Flower of Evil is ironically her take on popular and quite palatble pieces while Melody Mountain was her take on, as Rune Grammofon claims, "difficult" songs. The command on all of these songs is beyond astonishing. The instrumental ingredients are so simple yet the sound is vast enough to get completely lost, wrapped up in the emotions. With this album on, all divided focus on extraneous matters vanishes, everything else becomes trivial. It includes her version of "Jailbreak," adding to my argument of Thin Lizzy over AC/DC, Black Sabbath's "Changes," and Prince's underrated Lovesexy track "Dance On," each executed with a delicacy and tenderness none of those authors I'm certain ever remotely envisioned.

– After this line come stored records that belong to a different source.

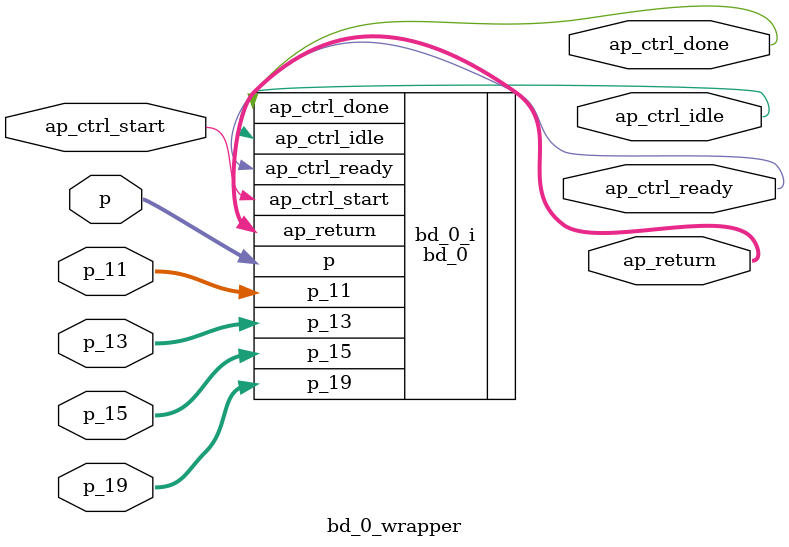
<source format=v>
`timescale 1 ps / 1 ps

module bd_0_wrapper
   (ap_ctrl_done,
    ap_ctrl_idle,
    ap_ctrl_ready,
    ap_ctrl_start,
    ap_return,
    p,
    p_11,
    p_13,
    p_15,
    p_19);
  output ap_ctrl_done;
  output ap_ctrl_idle;
  output ap_ctrl_ready;
  input ap_ctrl_start;
  output [15:0]ap_return;
  input [31:0]p;
  input [15:0]p_11;
  input [31:0]p_13;
  input [31:0]p_15;
  input [15:0]p_19;

  wire ap_ctrl_done;
  wire ap_ctrl_idle;
  wire ap_ctrl_ready;
  wire ap_ctrl_start;
  wire [15:0]ap_return;
  wire [31:0]p;
  wire [15:0]p_11;
  wire [31:0]p_13;
  wire [31:0]p_15;
  wire [15:0]p_19;

  bd_0 bd_0_i
       (.ap_ctrl_done(ap_ctrl_done),
        .ap_ctrl_idle(ap_ctrl_idle),
        .ap_ctrl_ready(ap_ctrl_ready),
        .ap_ctrl_start(ap_ctrl_start),
        .ap_return(ap_return),
        .p(p),
        .p_11(p_11),
        .p_13(p_13),
        .p_15(p_15),
        .p_19(p_19));
endmodule

</source>
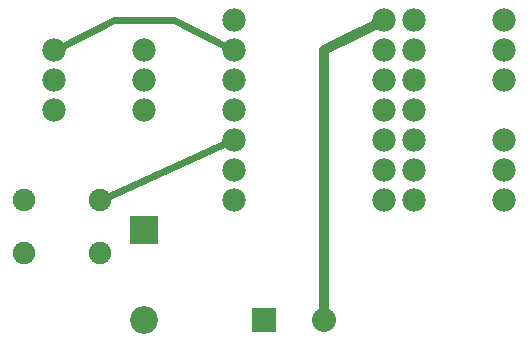
<source format=gbl>
G04 MADE WITH FRITZING*
G04 WWW.FRITZING.ORG*
G04 DOUBLE SIDED*
G04 HOLES PLATED*
G04 CONTOUR ON CENTER OF CONTOUR VECTOR*
%ASAXBY*%
%FSLAX23Y23*%
%MOIN*%
%OFA0B0*%
%SFA1.0B1.0*%
%ADD10C,0.075000*%
%ADD11C,0.092000*%
%ADD12C,0.080000*%
%ADD13C,0.078000*%
%ADD14R,0.092000X0.092000*%
%ADD15R,0.080000X0.079986*%
%ADD16C,0.024000*%
%ADD17C,0.032000*%
%LNCOPPER0*%
G90*
G70*
G54D10*
X359Y399D03*
X104Y399D03*
X359Y577D03*
X104Y577D03*
G54D11*
X504Y477D03*
X504Y177D03*
G54D12*
X904Y177D03*
X1104Y177D03*
G54D13*
X1404Y577D03*
X1404Y677D03*
X1404Y777D03*
X1404Y877D03*
X1404Y977D03*
X1404Y1077D03*
X1404Y1177D03*
X1704Y977D03*
X1704Y1077D03*
X1704Y1177D03*
X1704Y577D03*
X1704Y677D03*
X1704Y777D03*
X204Y877D03*
X204Y977D03*
X204Y1077D03*
X1304Y577D03*
X1304Y677D03*
X1304Y777D03*
X1304Y877D03*
X1304Y977D03*
X1304Y1077D03*
X1304Y1177D03*
X804Y577D03*
X804Y677D03*
X804Y777D03*
X804Y877D03*
X804Y977D03*
X804Y1077D03*
X804Y1177D03*
X504Y877D03*
X504Y977D03*
X504Y1077D03*
G54D14*
X504Y477D03*
G54D15*
X904Y177D03*
G54D16*
X604Y1178D02*
X403Y1178D01*
D02*
X403Y1178D02*
X220Y1085D01*
D02*
X787Y1085D02*
X604Y1178D01*
G54D17*
D02*
X1287Y1168D02*
X1104Y1078D01*
D02*
X1104Y1078D02*
X1104Y197D01*
G54D16*
D02*
X786Y769D02*
X375Y584D01*
G04 End of Copper0*
M02*
</source>
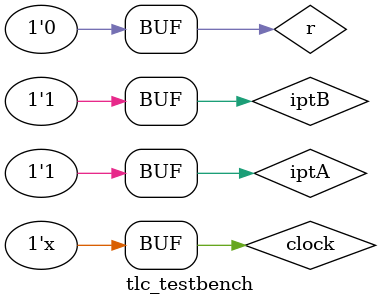
<source format=v>

module tlc(clk,rst,inpA,inpB,outpA,outpB);

  input clk,rst,inpA,inpB;
  output reg[2:0] outpA,outpB;
  reg[2:0]state;
  
  parameter S0=0,S1=1,S2=2,S3=3,S4=4,S5=5;
  
  always@(posedge clk or posedge rst)

    begin
    
    if(rst)
      begin
      state<=S0;
      outpA=3'b010;
      outpB=3'b100;
      end
    
    else
      case(state)
    
        S0:if(inpA)
        begin
          state<=S0;
          outpA=3'b010;
          outpB=3'b100;
        end
        else
        begin
          state<=S1;
          outpA=3'b001;
          outpB=3'b001;
        end
        
        S1:if(1)
        begin
          state<=S2;
          outpA=3'b001;
          outpB=3'b001;
        end
        
        S2:if(1)
        begin
          state<=S3;
          outpA=3'b100;
          outpB=3'b010;
        end

       S3:if(inpB)
        begin
          state<=S3;
          outpA=3'b100;
          outpB=3'b010;
        end
        else
        begin
          state<=S4;
          outpA=3'b001;
          outpB=3'b001;
        end

        S4:if(1)
        begin
          state<=S5;
          outpA=3'b001;
          outpB=3'b001;
        end
  
        S5:if(1)
        begin
          state<=S0;
          outpA=3'b010;
          outpB=3'b100;
        end
        
      endcase
    end
    
endmodule


`timescale 10ns/1ps
module tlc_testbench;

reg clock,r;
reg iptA,iptB;
wire [2:0] outpA,outpB;

tlc uut (clock,r,iptA,iptB,outpA,outpB);

initial begin

clock = 0;
r = 1;
iptA=1;
iptB=0;
#60 r=0;

$dumpfile ("tlc.vcd"); 
$dumpvars(0,tlc_testbench);

iptA=1;
#20 iptA=0;
#20 iptB=0;
#20 iptA=1;
#20 iptB=0;
#20 iptA=1;
#20 iptA=0;
#20 iptA=0;
#20 iptB=1;
#20 iptB=0;
#20 iptB=1;
#20 iptA=0;
#20 iptB=0;
#20 iptB=1;
#20 iptA=0;
#20 iptA=1;

end

always

#3 clock = ~clock;

endmodule


  

</source>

What I want to know is this: who hurt Susanna so much that has driven her to such depths? I'm quite familiar with the words to Abba's "Lay All Your Love On Me" but to have them sung with such honesty makes me pretty much unable to ever hear this song the same way again. Her heart-wrenching delivery of lines like "I feel a kind of fear when I don't have you near / Unsatisfied, I skip my pride, I beg you dear..." has hundreds of times more weight than the Swedes ever gave us (and undeniably destroys Erasure). Her version of "Without You" with Bonnie "Prince" Billy (one of two with him on the disc) needs to be substituted in future DVD releases of Rules of Attraction for the film's only saving grace: that bathtub suicide scene. And most achingly, the Tom Petty classic "Don't Come Around Here No More" has been transformed from what I considered a rather upbeat and snarky tune (we all remember the music video homage to Alice In Wonderland) to a caustic manifesto upon a boyfriend or husband who must have just beaten her, where I'm sure she has changed the locks and called the cops.

My warning goes out to parents of awkward, uncomfortable, over emotional (which is pretty much -all-) teenagers: don't worry about hip hop, hardcore, or death metal... worry about Susanna. She has proven here that she is far more dangerous with her simple but direct execution.